Real-world applications of SDVs
Foxconn has launched a smart EV platform and demonstrated several practical application cases during HHTD24, showcasing how SDVs are transforming the entire automotive industry.
One example presented was a technology aimed at improving dangerous driving behaviors through software, maintaining vehicle performance. For instance, during a demonstration of the common risky behavior of "heavy acceleration," the vehicle's speed instantly surged from 0km/h to 200km/h, highlighting various risks such as sudden acceleration or collisions with pedestrians.
With the introduction and adjustment of software, when the driver accelerates sharply, the speed steadily increases, providing a safer driving environment and helping to improve driving habits, ultimately preserving vehicle performance.
Another application case involved linking the smart headlight electronic control unit (ECU) with the advanced driver assistance system (ADAS) ECU to provide smart control services for high and low-beam lights.
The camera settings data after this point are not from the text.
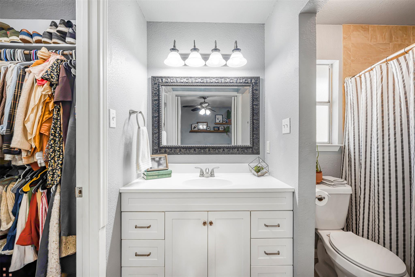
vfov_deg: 81.2
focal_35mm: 14
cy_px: 138
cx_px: 208
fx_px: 161
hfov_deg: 104.3
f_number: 11
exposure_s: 1/3
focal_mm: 14
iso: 250
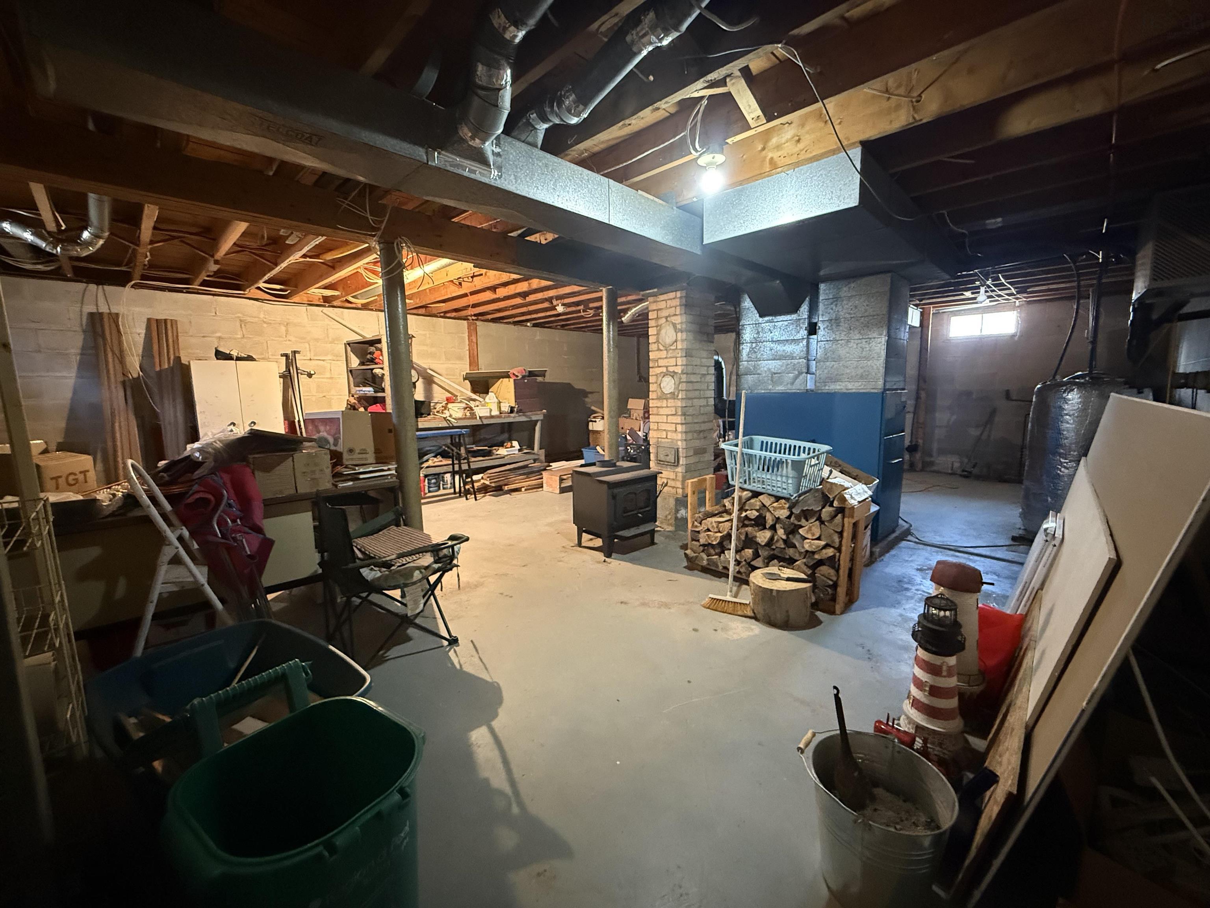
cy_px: 454
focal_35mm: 14
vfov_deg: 85.7
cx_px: 605
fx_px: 489
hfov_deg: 102.1
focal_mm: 2.22
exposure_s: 1/40
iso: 1000
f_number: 2.2
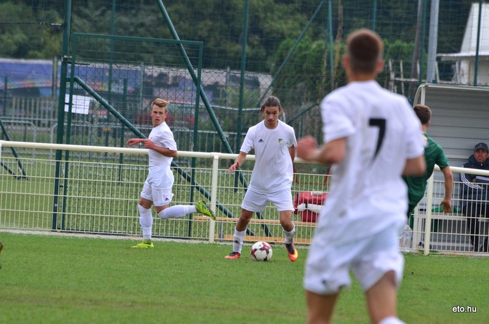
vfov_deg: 3.0
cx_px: 244
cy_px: 162
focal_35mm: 450
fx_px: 6100
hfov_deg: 4.6
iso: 1000
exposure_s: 1/1000
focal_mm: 300
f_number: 7.1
Drivers can control the vehicle's headlights using natural language commands, such as automatically switching between high and low beams.
Moreover, the electronic control platform supports OTA remote upgrade technology, enabling vehicle owners to subscribe and subsequently update the "Smart Autobeam" control software for high and low beams to access additional new features.
A third application case highlighted Foxconn's highway autonomous navigation driving technology, covering approximately 30km from point A to point B, achieving Level 2 autonomous driving without human intervention.
The test route was about 20 minutes long. Autonomous navigation driving technology includes multiple functions, such as entering and exiting highways, automatic lane changes, adaptive cruise control, and continuous automated lane transitions.
Before hitting the road, the vehicle optimizes its autonomous navigation driving functionality through digital twin technology, ensuring continuous optimization and appreciation throughout its usage via software updates and feature enhancements.
Foxconn's applications illustrate the tangible benefits of SDVs in enhancing safety, performance, and the overall driving experience. As technology continues to evolve, SDVs are poised to significantly shape the future of the automotive industry.